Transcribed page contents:
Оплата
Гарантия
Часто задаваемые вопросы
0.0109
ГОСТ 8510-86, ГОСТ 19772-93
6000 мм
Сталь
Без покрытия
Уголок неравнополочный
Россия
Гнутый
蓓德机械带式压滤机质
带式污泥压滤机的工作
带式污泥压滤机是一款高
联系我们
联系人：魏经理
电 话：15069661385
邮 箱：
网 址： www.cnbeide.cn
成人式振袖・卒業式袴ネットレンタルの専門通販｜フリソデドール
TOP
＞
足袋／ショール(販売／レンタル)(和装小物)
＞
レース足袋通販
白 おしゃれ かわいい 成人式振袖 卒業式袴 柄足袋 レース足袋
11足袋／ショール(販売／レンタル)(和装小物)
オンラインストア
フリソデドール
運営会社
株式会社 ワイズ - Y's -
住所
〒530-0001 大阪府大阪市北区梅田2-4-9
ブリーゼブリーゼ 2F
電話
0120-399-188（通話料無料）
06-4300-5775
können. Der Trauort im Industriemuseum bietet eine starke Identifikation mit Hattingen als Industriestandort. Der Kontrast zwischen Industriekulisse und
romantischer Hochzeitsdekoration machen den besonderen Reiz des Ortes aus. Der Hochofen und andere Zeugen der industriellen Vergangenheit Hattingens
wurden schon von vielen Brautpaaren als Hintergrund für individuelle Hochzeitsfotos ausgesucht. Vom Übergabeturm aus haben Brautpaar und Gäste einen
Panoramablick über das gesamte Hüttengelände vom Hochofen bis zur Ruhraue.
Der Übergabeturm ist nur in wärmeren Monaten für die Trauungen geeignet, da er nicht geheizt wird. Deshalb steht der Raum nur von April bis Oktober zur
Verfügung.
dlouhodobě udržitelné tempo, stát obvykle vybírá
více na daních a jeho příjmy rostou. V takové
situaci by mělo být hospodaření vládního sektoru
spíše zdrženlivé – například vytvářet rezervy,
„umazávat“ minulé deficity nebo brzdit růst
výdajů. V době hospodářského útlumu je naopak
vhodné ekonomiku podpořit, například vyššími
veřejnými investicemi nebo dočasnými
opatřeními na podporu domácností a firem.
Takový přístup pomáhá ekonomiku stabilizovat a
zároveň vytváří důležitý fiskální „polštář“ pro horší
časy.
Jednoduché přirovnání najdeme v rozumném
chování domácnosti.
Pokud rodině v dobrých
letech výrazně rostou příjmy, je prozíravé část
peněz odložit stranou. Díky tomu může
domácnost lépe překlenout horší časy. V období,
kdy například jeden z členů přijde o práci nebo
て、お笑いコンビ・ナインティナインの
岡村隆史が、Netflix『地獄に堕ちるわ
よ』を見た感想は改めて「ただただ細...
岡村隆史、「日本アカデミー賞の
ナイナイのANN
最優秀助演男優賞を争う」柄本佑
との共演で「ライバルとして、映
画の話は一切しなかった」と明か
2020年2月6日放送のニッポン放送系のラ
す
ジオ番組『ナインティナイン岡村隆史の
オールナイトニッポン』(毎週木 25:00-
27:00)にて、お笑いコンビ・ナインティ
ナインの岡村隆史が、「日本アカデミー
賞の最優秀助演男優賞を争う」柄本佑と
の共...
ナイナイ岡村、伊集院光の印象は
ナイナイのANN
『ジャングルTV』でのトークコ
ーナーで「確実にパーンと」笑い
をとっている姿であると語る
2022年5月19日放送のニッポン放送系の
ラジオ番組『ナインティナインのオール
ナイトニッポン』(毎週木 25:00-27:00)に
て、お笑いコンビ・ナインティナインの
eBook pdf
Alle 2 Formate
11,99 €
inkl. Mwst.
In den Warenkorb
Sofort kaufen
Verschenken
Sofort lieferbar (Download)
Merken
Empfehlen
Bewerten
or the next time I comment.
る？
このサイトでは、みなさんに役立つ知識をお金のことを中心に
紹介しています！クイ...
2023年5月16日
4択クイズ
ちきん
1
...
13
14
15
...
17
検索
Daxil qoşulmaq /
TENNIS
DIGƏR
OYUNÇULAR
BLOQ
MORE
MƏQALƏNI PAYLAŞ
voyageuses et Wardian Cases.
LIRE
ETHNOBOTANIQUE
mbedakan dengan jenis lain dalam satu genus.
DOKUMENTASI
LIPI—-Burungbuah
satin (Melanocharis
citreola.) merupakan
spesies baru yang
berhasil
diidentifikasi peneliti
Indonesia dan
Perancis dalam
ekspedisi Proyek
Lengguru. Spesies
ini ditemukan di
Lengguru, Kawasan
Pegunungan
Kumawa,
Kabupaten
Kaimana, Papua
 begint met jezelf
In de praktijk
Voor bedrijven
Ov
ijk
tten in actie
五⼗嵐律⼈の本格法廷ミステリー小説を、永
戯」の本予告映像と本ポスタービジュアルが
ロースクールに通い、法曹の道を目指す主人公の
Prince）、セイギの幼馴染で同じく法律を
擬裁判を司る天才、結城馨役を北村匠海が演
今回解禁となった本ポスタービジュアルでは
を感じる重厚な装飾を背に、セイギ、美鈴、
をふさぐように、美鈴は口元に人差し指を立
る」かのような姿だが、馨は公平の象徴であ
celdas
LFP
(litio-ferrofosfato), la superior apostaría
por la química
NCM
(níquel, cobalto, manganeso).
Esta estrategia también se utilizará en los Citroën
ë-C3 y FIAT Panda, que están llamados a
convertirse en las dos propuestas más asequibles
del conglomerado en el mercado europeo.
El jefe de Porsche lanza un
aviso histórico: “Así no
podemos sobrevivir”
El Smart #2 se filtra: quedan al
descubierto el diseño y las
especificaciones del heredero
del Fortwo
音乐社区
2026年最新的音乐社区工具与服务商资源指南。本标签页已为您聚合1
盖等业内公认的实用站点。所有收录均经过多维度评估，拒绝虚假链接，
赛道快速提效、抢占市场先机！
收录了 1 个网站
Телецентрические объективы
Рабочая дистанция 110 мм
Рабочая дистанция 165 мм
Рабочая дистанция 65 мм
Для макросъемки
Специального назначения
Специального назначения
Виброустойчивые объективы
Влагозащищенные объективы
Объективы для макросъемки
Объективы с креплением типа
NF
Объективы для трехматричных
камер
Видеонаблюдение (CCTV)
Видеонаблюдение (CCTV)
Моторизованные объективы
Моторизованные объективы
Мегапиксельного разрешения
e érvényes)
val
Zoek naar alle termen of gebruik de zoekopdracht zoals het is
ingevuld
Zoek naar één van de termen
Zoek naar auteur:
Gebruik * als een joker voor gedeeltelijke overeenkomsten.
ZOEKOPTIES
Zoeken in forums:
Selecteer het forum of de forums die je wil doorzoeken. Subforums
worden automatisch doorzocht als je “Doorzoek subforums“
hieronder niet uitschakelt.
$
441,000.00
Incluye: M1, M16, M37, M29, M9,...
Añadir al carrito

→ Problem description
Each record is to be retyped exactly as it appears.

→ Finished exercise
Оплата
Гарантия
Часто задаваемые вопросы
0.0109
ГОСТ 8510-86, ГОСТ 19772-93
6000 мм
Сталь
Без покрытия
Уголок неравнополочный
Россия
Гнутый
蓓德机械带式压滤机质
带式污泥压滤机的工作
带式污泥压滤机是一款高
联系我们
联系人：魏经理
电 话：15069661385
邮 箱：
网 址： www.cnbeide.cn
成人式振袖・卒業式袴ネットレンタルの専門通販｜フリソデドール
TOP
＞
足袋／ショール(販売／レンタル)(和装小物)
＞
レース足袋通販
白 おしゃれ かわいい 成人式振袖 卒業式袴 柄足袋 レース足袋
11足袋／ショール(販売／レンタル)(和装小物)
オンラインストア
フリソデドール
運営会社
株式会社 ワイズ - Y's -
住所
〒530-0001 大阪府大阪市北区梅田2-4-9
ブリーゼブリーゼ 2F
電話
0120-399-188（通話料無料）
06-4300-5775
können. Der Trauort im Industriemuseum bietet eine starke Identifikation mit Hattingen als Industriestandort. Der Kontrast zwischen Industriekulisse und
romantischer Hochzeitsdekoration machen den besonderen Reiz des Ortes aus. Der Hochofen und andere Zeugen der industriellen Vergangenheit Hattingens
wurden schon von vielen Brautpaaren als Hintergrund für individuelle Hochzeitsfotos ausgesucht. Vom Übergabeturm aus haben Brautpaar und Gäste einen
Panoramablick über das gesamte Hüttengelände vom Hochofen bis zur Ruhraue.
Der Übergabeturm ist nur in wärmeren Monaten für die Trauungen geeignet, da er nicht geheizt wird. Deshalb steht der Raum nur von April bis Oktober zur
Verfügung.
dlouhodobě udržitelné tempo, stát obvykle vybírá
více na daních a jeho příjmy rostou. V takové
situaci by mělo být hospodaření vládního sektoru
spíše zdrženlivé – například vytvářet rezervy,
„umazávat“ minulé deficity nebo brzdit růst
výdajů. V době hospodářského útlumu je naopak
vhodné ekonomiku podpořit, například vyššími
veřejnými investicemi nebo dočasnými
opatřeními na podporu domácností a firem.
Takový přístup pomáhá ekonomiku stabilizovat a
zároveň vytváří důležitý fiskální „polštář“ pro horší
časy.
Jednoduché přirovnání najdeme v rozumném
chování domácnosti.
Pokud rodině v dobrých
letech výrazně rostou příjmy, je prozíravé část
peněz odložit stranou. Díky tomu může
domácnost lépe překlenout horší časy. V období,
kdy například jeden z členů přijde o práci nebo
て、お笑いコンビ・ナインティナインの
岡村隆史が、Netflix『地獄に堕ちるわ
よ』を見た感想は改めて「ただただ細...
岡村隆史、「日本アカデミー賞の
ナイナイのANN
最優秀助演男優賞を争う」柄本佑
との共演で「ライバルとして、映
画の話は一切しなかった」と明か
2020年2月6日放送のニッポン放送系のラ
す
ジオ番組『ナインティナイン岡村隆史の
オールナイトニッポン』(毎週木 25:00-
27:00)にて、お笑いコンビ・ナインティ
ナインの岡村隆史が、「日本アカデミー
賞の最優秀助演男優賞を争う」柄本佑と
の共...
ナイナイ岡村、伊集院光の印象は
ナイナイのANN
『ジャングルTV』でのトークコ
ーナーで「確実にパーンと」笑い
をとっている姿であると語る
2022年5月19日放送のニッポン放送系の
ラジオ番組『ナインティナインのオール
ナイトニッポン』(毎週木 25:00-27:00)に
て、お笑いコンビ・ナインティナインの
eBook pdf
Alle 2 Formate
11,99 €
inkl. Mwst.
In den Warenkorb
Sofort kaufen
Verschenken
Sofort lieferbar (Download)
Merken
Empfehlen
Bewerten
or the next time I comment.
る？
このサイトでは、みなさんに役立つ知識をお金のことを中心に
紹介しています！クイ...
2023年5月16日
4択クイズ
ちきん
1
...
13
14
15
...
17
検索
Daxil qoşulmaq /
TENNIS
DIGƏR
OYUNÇULAR
BLOQ
MORE
MƏQALƏNI PAYLAŞ
voyageuses et Wardian Cases.
LIRE
ETHNOBOTANIQUE
mbedakan dengan jenis lain dalam satu genus.
DOKUMENTASI
LIPI—-Burungbuah
satin (Melanocharis
citreola.) merupakan
spesies baru yang
berhasil
diidentifikasi peneliti
Indonesia dan
Perancis dalam
ekspedisi Proyek
Lengguru. Spesies
ini ditemukan di
Lengguru, Kawasan
Pegunungan
Kumawa,
Kabupaten
Kaimana, Papua
 begint met jezelf
In de praktijk
Voor bedrijven
Ov
ijk
tten in actie
五⼗嵐律⼈の本格法廷ミステリー小説を、永
戯」の本予告映像と本ポスタービジュアルが
ロースクールに通い、法曹の道を目指す主人公の
Prince）、セイギの幼馴染で同じく法律を
擬裁判を司る天才、結城馨役を北村匠海が演
今回解禁となった本ポスタービジュアルでは
を感じる重厚な装飾を背に、セイギ、美鈴、
をふさぐように、美鈴は口元に人差し指を立
る」かのような姿だが、馨は公平の象徴であ
celdas
LFP
(litio-ferrofosfato), la superior apostaría
por la química
NCM
(níquel, cobalto, manganeso).
Esta estrategia también se utilizará en los Citroën
ë-C3 y FIAT Panda, que están llamados a
convertirse en las dos propuestas más asequibles
del conglomerado en el mercado europeo.
El jefe de Porsche lanza un
aviso histórico: “Así no
podemos sobrevivir”
El Smart #2 se filtra: quedan al
descubierto el diseño y las
especificaciones del heredero
del Fortwo
音乐社区
2026年最新的音乐社区工具与服务商资源指南。本标签页已为您聚合1
盖等业内公认的实用站点。所有收录均经过多维度评估，拒绝虚假链接，
赛道快速提效、抢占市场先机！
收录了 1 个网站
Телецентрические объективы
Рабочая дистанция 110 мм
Рабочая дистанция 165 мм
Рабочая дистанция 65 мм
Для макросъемки
Специального назначения
Специального назначения
Виброустойчивые объективы
Влагозащищенные объективы
Объективы для макросъемки
Объективы с креплением типа
NF
Объективы для трехматричных
камер
Видеонаблюдение (CCTV)
Видеонаблюдение (CCTV)
Моторизованные объективы
Моторизованные объективы
Мегапиксельного разрешения
e érvényes)
val
Zoek naar alle termen of gebruik de zoekopdracht zoals het is
ingevuld
Zoek naar één van de termen
Zoek naar auteur:
Gebruik * als een joker voor gedeeltelijke overeenkomsten.
ZOEKOPTIES
Zoeken in forums:
Selecteer het forum of de forums die je wil doorzoeken. Subforums
worden automatisch doorzocht als je “Doorzoek subforums“
hieronder niet uitschakelt.
$
441,000.00
Incluye: M1, M16, M37, M29, M9,...
Añadir al carrito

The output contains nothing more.